Effectivement, seize ans après la retraite du supersonique franco-anglais, aucun avion n'a pris la relève sur ce créneau. Il faut dire que les défis sont importants pour gommer les défauts du bel oiseau blanc qui ont conduit à son arrêt prématuré. Pour intéresser les compagnies et obtenir l'autorisation des Etats pour survoler leurs territoires, le fils de Concorde doit être moins gourmand en kérosène et plus silencieux quand il passe la vitesse du son, tout en étant respectueux de l'environnement. Par ailleurs, l'aérodynamisme de l'avion doit être aussi efficace à vitesse basse qu'à vitesse du son.

Deux projets sont un peu plus avancés. Le premier est l'Aerion AS2. Réalisé par la start-up américaine Aerion, en partenariat avec Boeing, cet avion serait capable de parcourir 8 700 km, soit 2 500 de plus que Concorde. Pour le reste, Aerion AS2 ne volerait qu'à Mach 1.4 contre Mach 2.2 pour Concorde et ne pourrait transporter que douze passagers contre 100 pour son illustre ancêtre. Le premier vol est prévu en 2023.

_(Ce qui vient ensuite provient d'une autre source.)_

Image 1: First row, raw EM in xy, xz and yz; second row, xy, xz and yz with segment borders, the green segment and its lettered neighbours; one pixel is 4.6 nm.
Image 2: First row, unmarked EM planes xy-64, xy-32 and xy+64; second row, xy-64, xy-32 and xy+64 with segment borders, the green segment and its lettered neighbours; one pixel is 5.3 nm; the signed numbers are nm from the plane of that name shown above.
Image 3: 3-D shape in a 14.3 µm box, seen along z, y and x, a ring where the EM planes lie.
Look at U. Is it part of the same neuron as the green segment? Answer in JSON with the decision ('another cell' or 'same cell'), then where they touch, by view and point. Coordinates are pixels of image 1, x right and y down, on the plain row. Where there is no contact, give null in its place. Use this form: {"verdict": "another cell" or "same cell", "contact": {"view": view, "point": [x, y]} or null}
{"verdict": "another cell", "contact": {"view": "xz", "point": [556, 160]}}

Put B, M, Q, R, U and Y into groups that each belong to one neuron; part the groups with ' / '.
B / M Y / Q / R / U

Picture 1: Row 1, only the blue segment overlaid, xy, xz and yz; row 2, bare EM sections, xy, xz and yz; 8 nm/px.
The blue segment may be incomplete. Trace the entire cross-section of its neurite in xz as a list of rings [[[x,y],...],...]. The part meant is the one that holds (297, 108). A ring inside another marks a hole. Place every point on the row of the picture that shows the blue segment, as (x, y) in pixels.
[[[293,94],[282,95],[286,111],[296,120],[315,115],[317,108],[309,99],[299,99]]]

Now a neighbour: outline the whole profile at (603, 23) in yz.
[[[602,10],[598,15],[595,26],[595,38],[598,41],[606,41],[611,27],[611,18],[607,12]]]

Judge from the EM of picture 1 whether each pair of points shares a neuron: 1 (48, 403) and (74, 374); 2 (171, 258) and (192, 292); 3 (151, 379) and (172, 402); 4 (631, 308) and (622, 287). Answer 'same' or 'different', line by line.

Autre projet, l'Overture, mené, là encore, par une start-up américaine, Boom Supersonic. Ses caractéristiques sont un peu plus proches de celles de Concorde. Une vitesse à Mach 2,2, capable de transporter 55 passagers et qui mettrait Sydney (Australie) à 6h45 de Los Angeles (Etats-Unis) contre 15 heures actuellement. Un programme à près de 18 milliards d'euros qui a déjà séduit une demi-douzaine de compagnies qui en ont commandé plus de 70 exemplaires mais qui laissent perplexe de nombreux observateurs qui attendent de voir le moteur qui équipera le supersonique. Sa mise en service est prévue au milieu des années 2020.